Parce que les consommateurs privilégient la vente directe et la distribution spécialisée, le marché des vins bio a mieux résisté au reflux des produits AB et conserve un fort potentiel en France, selon L’Observatoire Millésime Bio.
Le marché des vins bio avance à contre-courant de celui des autres produits issus de l’agriculture biologique (AB). Globalement, les ventes de produits bio ont en effet reculé en France l’an dernier. Celles de vins certifiés AB ont continué de croître. En chiffre d’affaires, ce marché a atteint 1,46 milliard d’euros en 2022, en augmentation de 6,3 %. Certes, cette progression de CA est en partie nourrie par l’inflation. Mais la croissance en volume reste elle aussi légèrement positive (+ 1 %).
Un marché des vins bio très spécifique
Si le vin bio résiste bien à la crise, « c’est grâce à la spécificité de ses circuits de distribution », explique le vigneron Nicolas Richarme, président de SudVinBio. Cette association interprofessionnelle qui regroupe les producteurs de vins bio d’Occitanie est l’organisatrice du salon Millésime Bio, dont la prochaine session se tiendra les 29 et 30 janvier 2024 à Montpellier.
Les vins bio français ont en effet pour principaux débouchés l’export, suivi par la vente directe par les producteurs (46,9 % du marché hors export) et les cavistes (17,7 %). La grande distribution arrive derrière (14,9 %) avec seulement 0,5 point de part de marché de plus que les cafés-hôtels restaurants (CHR). Les magasins bio sont bons derniers avec à peine plus de 6 % du marché français.
Les cavistes plus forts que les grandes surfaces
Cette structure des ventes « très atypique par rapport au reste du marché bio car la grande distribution y détient une part très faible, tandis que la vente directe possède un poids important », résume Christophe Ferreira, consultant chez le panéliste conso Circana. Sur le total des produits bio alimentaires, l’export ne représente en effet que 8 % et la grande distribution 45 % du marché français. Face à elle, les magasins bio devancent largement la vente directe. Seul les CHR se situe à peu près au même niveau dans les vins que sur le total du marché bio.
Hors de la filière vins, le recul du marché bio a été accéléré par les désengagements de la grande distribution et par les fermetures de magasins bio. La filière vins biologiques a été en partie épargnée grâce à la vente directe, qui lui procure « un socle de clientèle prête à payer un surcoûit et qui reste fidèle car elle connaît le producteur », explique la vigneronne Jeanne Fabre, présidente du salon Millésime Bio.

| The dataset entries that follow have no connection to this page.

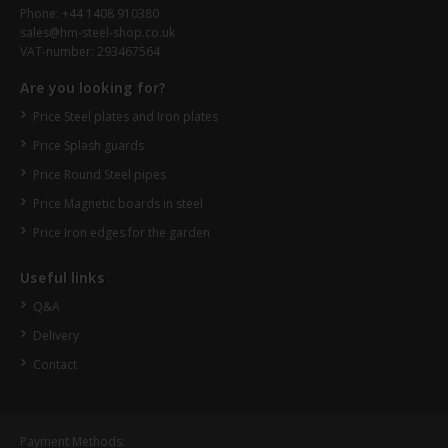
Phone: +44 1408 910380
sales@hm-steel-shop.co.uk
VAT-number: 293467564
Are you looking for?
Price Steel plates and Iron plates
Price Splash guards
Price Round Steel pipes
Price Magnetic boards in steel
Price Iron edges for the garden
Useful links
Q&A
Delivery
Contact
Payment Methods:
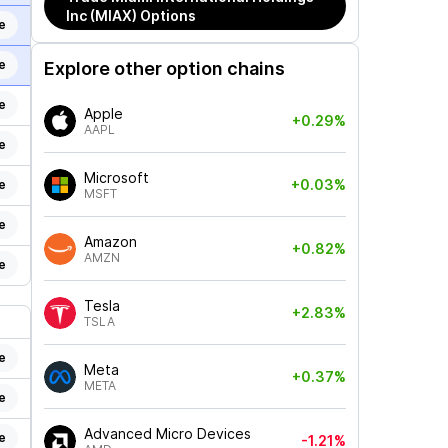
Inc (MIAX)
Options
e
e
Explore other option chains
e
Apple
+0.29%
AAPL
e
Microsoft
+0.03%
e
MSFT
e
Amazon
+0.82%
AMZN
e
Tesla
+2.83%
TSLA
e
Meta
+0.37%
META
e
Advanced Micro Devices
e
-1.21%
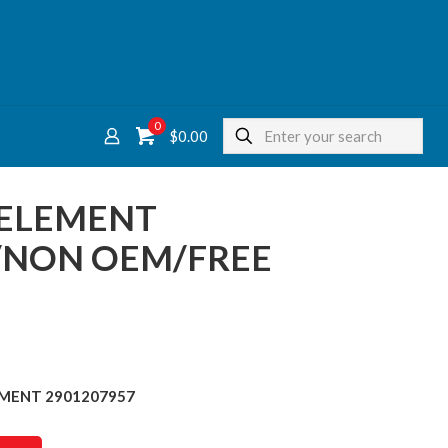
0
$
0.00
R ELEMENT
/NON OEM/FREE
LEMENT 2901207957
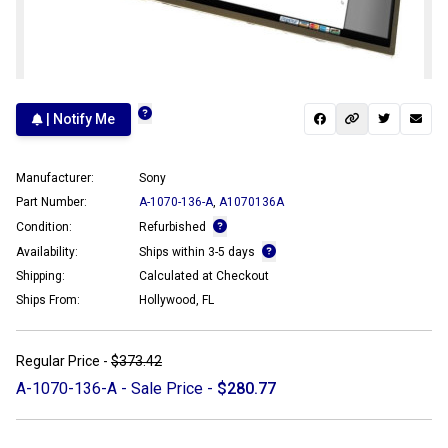
| Notify Me
Manufacturer:
Sony
Part Number:
A-1070-136-A
,
A1070136A
Condition:
Refurbished
Availability:
Ships within 3-5 days
Shipping:
Calculated at Checkout
Ships From:
Hollywood, FL
Regular Price -
$373.42
A-1070-136-A - Sale Price -
$280.77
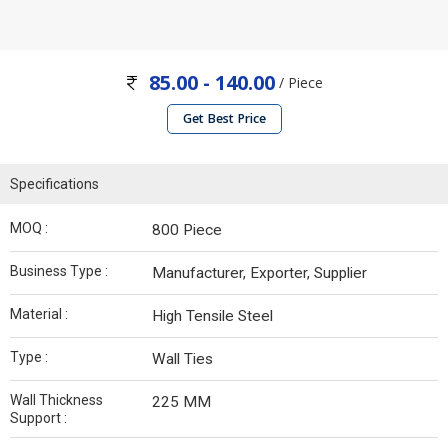
85.00 - 140.00
/ Piece
Get Best Price
Specifications
MOQ :
800 Piece
Business Type :
Manufacturer, Exporter, Supplier
Material :
High Tensile Steel
Type :
Wall Ties
Wall Thickness
225 MM
Support :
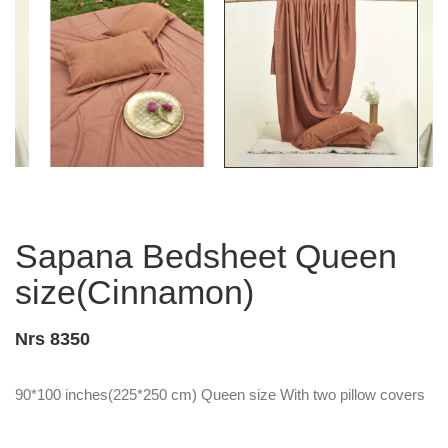
Sapana Bedsheet Queen
size(Cinnamon)
Nrs 8350
90*100 inches(225*250 cm) Queen size With two pillow covers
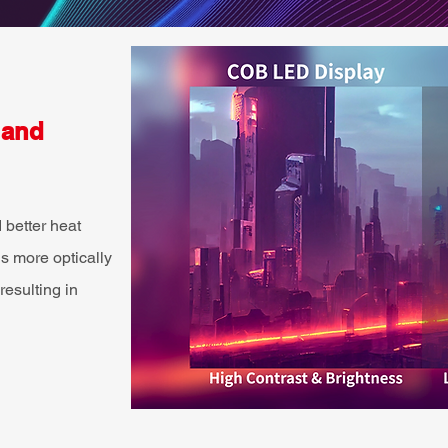
 and
 better heat
 more optically
resulting in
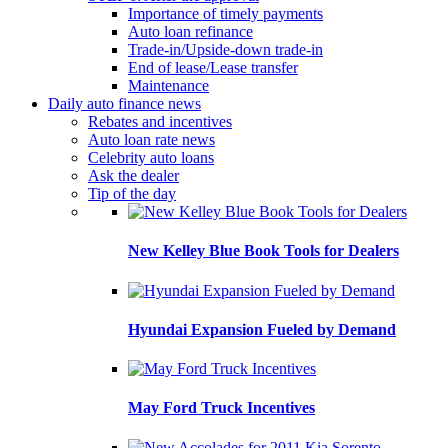
Importance of timely payments
Auto loan refinance
Trade-in/Upside-down trade-in
End of lease/Lease transfer
Maintenance
Daily auto finance news
Rebates and incentives
Auto loan rate news
Celebrity auto loans
Ask the dealer
Tip of the day
New Kelley Blue Book Tools for Dealers
Hyundai Expansion Fueled by Demand
May Ford Truck Incentives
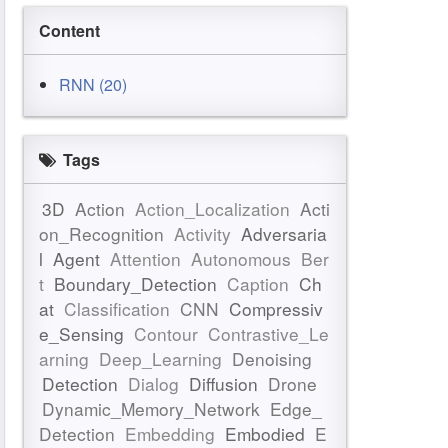
Content
RNN (20)
Tags
3D
Action
Action_Localization
Acti
on_Recognition
Activity
Adversaria
l
Agent
Attention
Autonomous
Ber
t
Boundary_Detection
Caption
Ch
at
Classification
CNN
Compressiv
e_Sensing
Contour
Contrastive_Le
arning
Deep_Learning
Denoising
Detection
Dialog
Diffusion
Drone
Dynamic_Memory_Network
Edge_
Detection
Embedding
Embodied
E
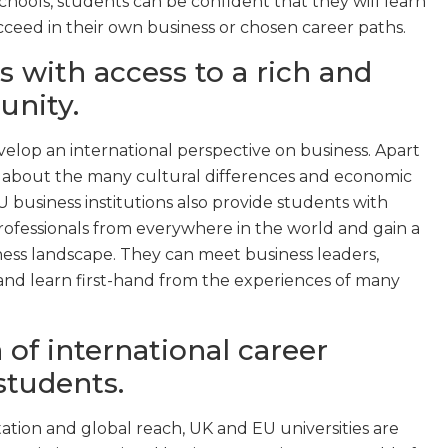
schools, students can be confident that they will learn
ceed in their own business or chosen career paths.
s with access to a rich and
unity.
elop an international perspective on business. Apart
ll about the many cultural differences and economic
 business institutions also provide students with
rofessionals from everywhere in the world and gain a
ess landscape. They can meet business leaders,
and learn first-hand from the experiences of many
 of international career
students.
ation and global reach, UK and EU universities are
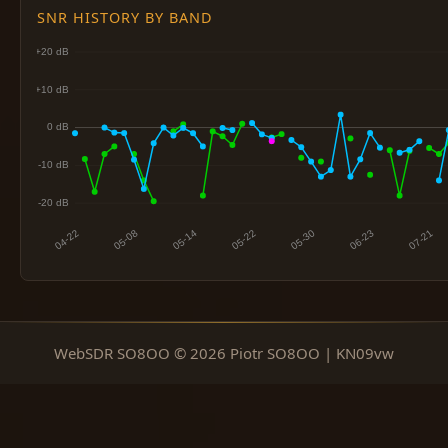
SNR HISTORY BY BAND
WebSDR SO8OO © 2026 Piotr SO8OO | KN09vw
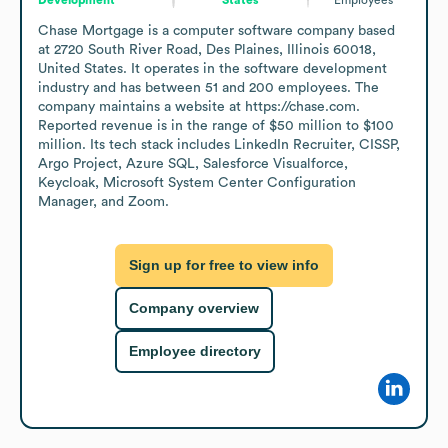
Chase Mortgage is a computer software company based 
at 2720 South River Road, Des Plaines, Illinois 60018, 
United States. It operates in the software development 
industry and has between 51 and 200 employees. The 
company maintains a website at https://chase.com. 
Reported revenue is in the range of $50 million to $100 
million. Its tech stack includes LinkedIn Recruiter, CISSP, 
Argo Project, Azure SQL, Salesforce Visualforce, 
Keycloak, Microsoft System Center Configuration 
Manager, and Zoom.
Sign up for free to view info
Company overview
Employee directory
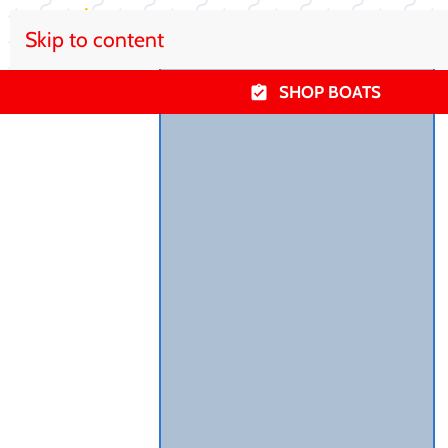
Skip to content
SHOP BOATS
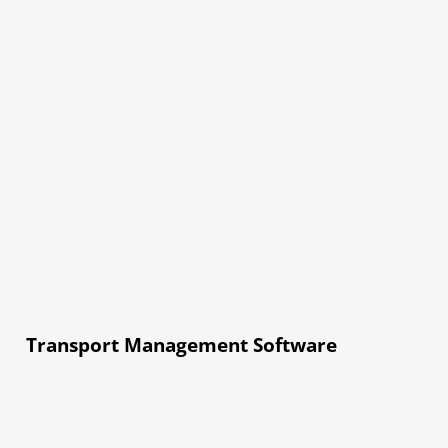
Transport Management Software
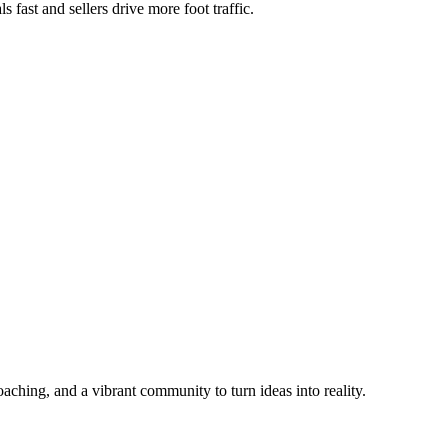
 fast and sellers drive more foot traffic.
aching, and a vibrant community to turn ideas into reality.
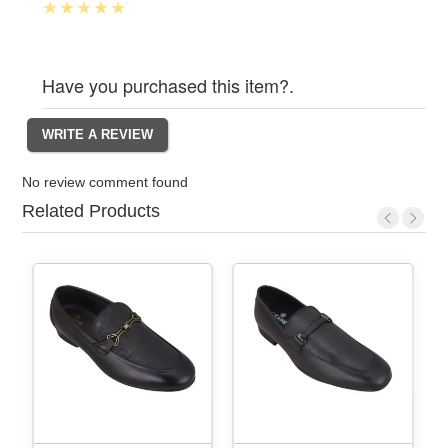
Have you purchased this item?.
No review comment found
Related Products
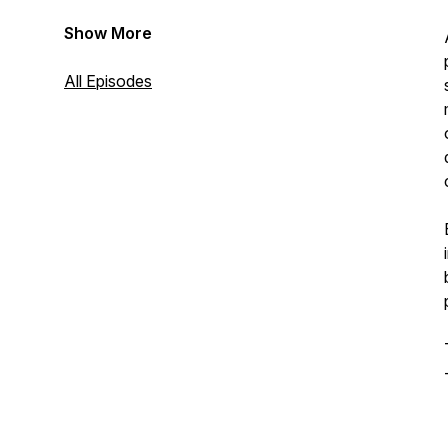
Show More
All Episodes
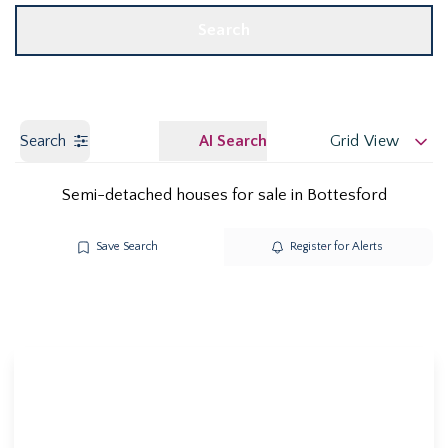
Search
Search
AI Search
Grid View
Semi-detached houses for sale in Bottesford
Save Search
Register for Alerts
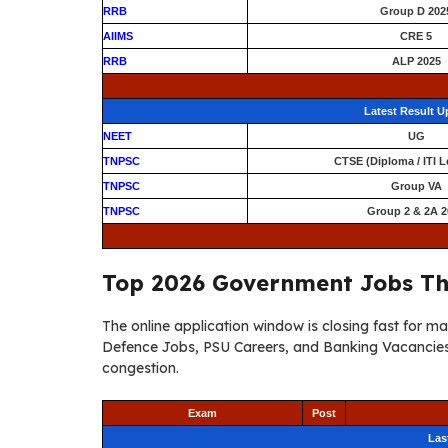
RRB
Group D 202
AIIMS
CRE 5
RRB
ALP 2025
Latest Result 
NEET
UG
TNPSC
CTSE (Diploma / ITI L
TNPSC
Group VA
TNPSC
Group 2 & 2A 2
Top 2026 Government Jobs Th
The online application window is closing fast for 
Defence Jobs, PSU Careers, and Banking Vacancies 
congestion.
Exam
Post
Las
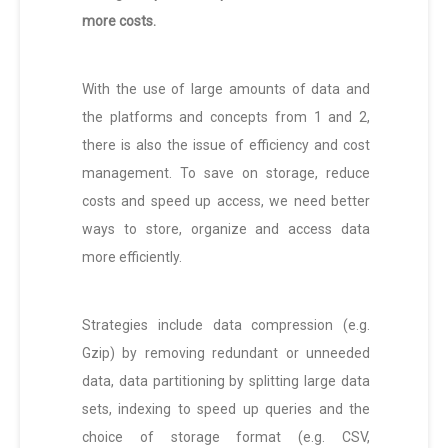
more costs.
With the use of large amounts of data and
the platforms and concepts from 1 and 2,
there is also the issue of efficiency and cost
management. To save on storage, reduce
costs and speed up access, we need better
ways to store, organize and access data
more efficiently.
Strategies include data compression (e.g.
Gzip) by removing redundant or unneeded
data, data partitioning by splitting large data
sets, indexing to speed up queries and the
choice of storage format (e.g. CSV,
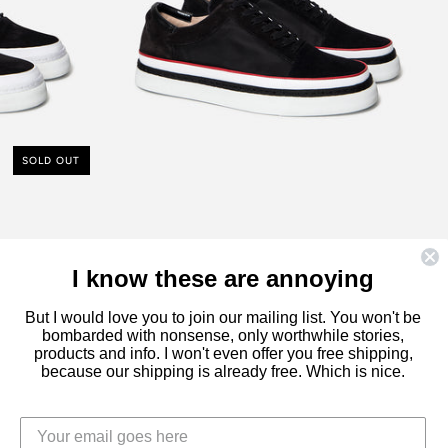
PIPING
£230.00
SOLD OUT
I know these are annoying
But I would love you to join our mailing list. You won't be
bombarded with nonsense, only worthwhile stories,
products and info. I won't even offer you free shipping,
because our shipping is already free. Which is nice.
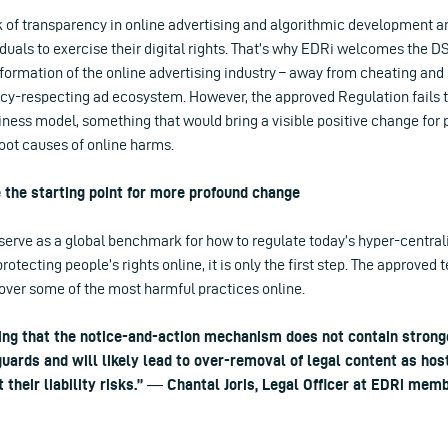
k of transparency in online advertising and algorithmic development and
iduals to exercise their digital rights. That’s why EDRi welcomes the D
sformation of the online advertising industry – away from cheating and
acy-respecting ad ecosystem. However, the approved Regulation fails t
ness model, something that would bring a visible positive change for 
root causes of online harms.
 the starting point for more profound change
serve as a global benchmark for how to regulate today’s hyper-central
tecting people’s rights online, it is only the first step. The approved t
over some of the most harmful practices online.
ting that the notice-and-action mechanism does not contain strong
uards and will likely lead to over-removal of legal content as hos
it their liability risks.” ― Chantal Joris, Legal Officer at EDRi me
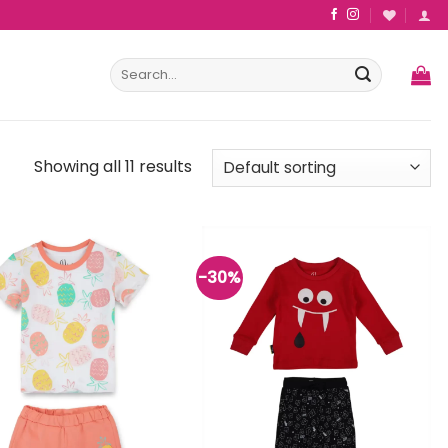
Search
for:
Showing all 11 results
-30%
Add to
Add to
wishlist
wishlist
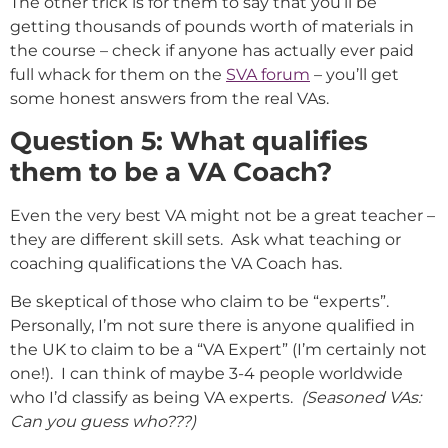
The other trick is for them to say that you’ll be
getting thousands of pounds worth of materials in
the course – check if anyone has actually ever paid
full whack for them on the
SVA forum
– you’ll get
some honest answers from the real VAs.
Question 5: What qualifies
them to be a VA Coach?
Even the very best VA might not be a great teacher –
they are different skill sets. Ask what teaching or
coaching qualifications the VA Coach has.
Be skeptical of those who claim to be “experts”.
Personally, I’m not sure there is anyone qualified in
the UK to claim to be a “VA Expert” (I’m certainly not
one!). I can think of maybe 3-4 people worldwide
who I’d classify as being VA experts.
(Seasoned VAs:
Can you guess who???)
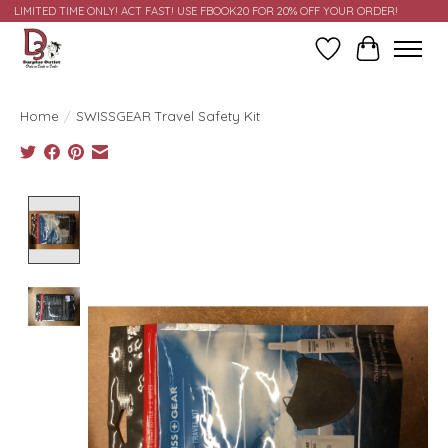
LIMITED TIME ONLY! ACT FAST! USE FBOOK20 FOR 20% OFF YOUR ORDER!
Wish List
Cart
Home
/
SWISSGEAR Travel Safety Kit
Product image slideshow Items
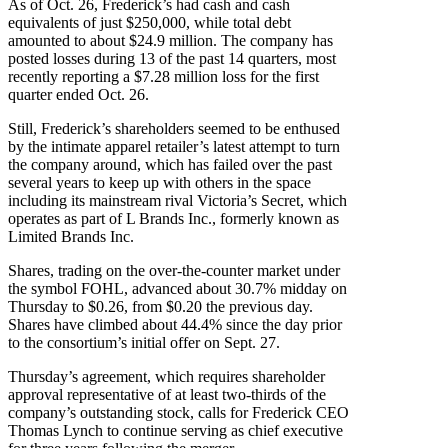
As of Oct. 26, Frederick’s had cash and cash
equivalents of just $250,000, while total debt
amounted to about $24.9 million. The company has
posted losses during 13 of the past 14 quarters, most
recently reporting a $7.28 million loss for the first
quarter ended Oct. 26.
Still, Frederick’s shareholders seemed to be enthused
by the intimate apparel retailer’s latest attempt to turn
the company around, which has failed over the past
several years to keep up with others in the space
including its mainstream rival Victoria’s Secret, which
operates as part of L Brands Inc., formerly known as
Limited Brands Inc.
Shares, trading on the over-the-counter market under
the symbol FOHL, advanced about 30.7% midday on
Thursday to $0.26, from $0.20 the previous day.
Shares have climbed about 44.4% since the day prior
to the consortium’s initial offer on Sept. 27.
Thursday’s agreement, which requires shareholder
approval representative of at least two-thirds of the
company’s outstanding stock, calls for Frederick CEO
Thomas Lynch to continue serving as chief executive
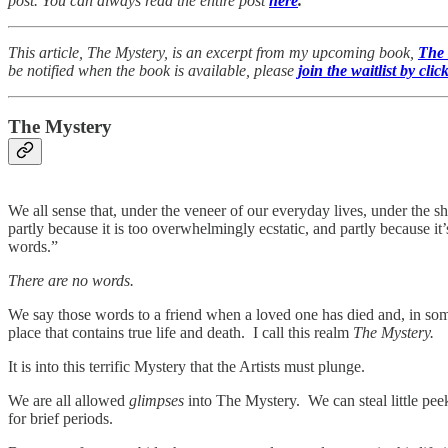
post. You can always read the entire post
here
.
This article, The Mystery, is an excerpt from my upcoming book,
The
be notified when the book is available, please
join the waitlist by clic
The Mystery
We all sense that, under the veneer of our everyday lives, under the sh
partly because it is too overwhelmingly ecstatic, and partly because i
words.”
There are no words.
We say those words to a friend when a loved one has died and, in som
place that contains true life and death. I call this realm
The Mystery.
It is into this terrific Mystery that the Artists must plunge.
We are all allowed
glimpses
into The Mystery. We can steal little pee
for brief periods.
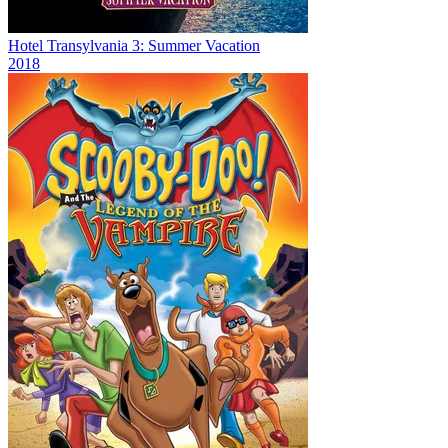
Hotel Transylvania 3: Summer Vacation
2018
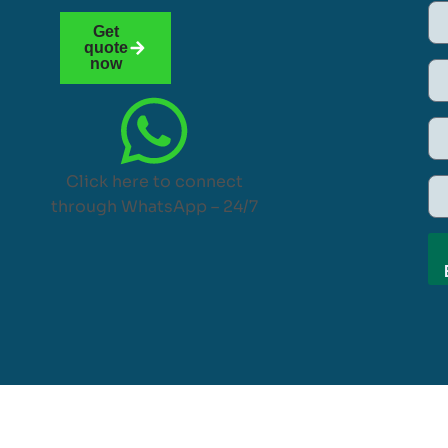
Get
quote
now
Click here to connect
through WhatsApp – 24/7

Une clientèle en attente de conseil
Un sondage mené par Circana auprès de 1 054 acheteurs de vin bio interrogés du 5 au 9 septembre 2023 montre que ces derniers fréquentent en moyenne 3,2 circuits de distribution pour leurs achats de vins bio contre 2,5 pour leurs achats de vins non bio. Et qu’ils se disent plus satisfaits des circuits spécialisés que des non-spécialistes. Le graphique ci-dessous l’indique clairement. Ces spécialistes du vin sont aussi ceux où ils se sentent le mieux conseillés.
L’étude montre également que le marché des vins bio recrute de nouveaux consommateurs. Près de trois acheteurs sur quatre ont en effet commencé à en acheter au cours de l’année précédente. Ces nouveaux acheteurs sont plus jeunes et moins avantagés socialement.
Un goût de « reviens-y »
Tout indique par ailleurs que les acheteurs de vins bio y prennent goût. 37 % d’entre eux pensent avoir augmenté leurs achats de vins bio au cours de l’année contre 11 % qui disent les avoir diminués. 32 % pensent qu’ils augmenteront leurs achats de vins bio à l’avenir. Les mêmes sont plus nombreux à dire avoir réduit leurs achats de vins non bio et à prévoir de le faire à l’avenir. « Le marché du vin bio se porte bien au sein d’un univers du vin qui lui ne se porte pas très bien depuis plusieurs années », conclut Jeanne Fabre.
La croissance n’éponge pas la surproduction
Paradoxalement, cette bonne santé ne suffit pas à endiguer la surproduction. Certains producteurs et coopératives sont en effet aujourd’hui conduits à déclasser leur vin certifié AB qui ne trouve pas preneur. « Le marché ne progresse pas assez pour absorber l’augmentation des conversions de viticulteurs en agriculture biologique qui ont eu lieu ces dernières années », explique Nicolas Richarme. « La croissance de la bio s’est toujours faite par paliers », argumente pour sa part Jeanne Fabre. Pour cette dernière, l’actuel excédent de production est une mauvaise passe temporaire.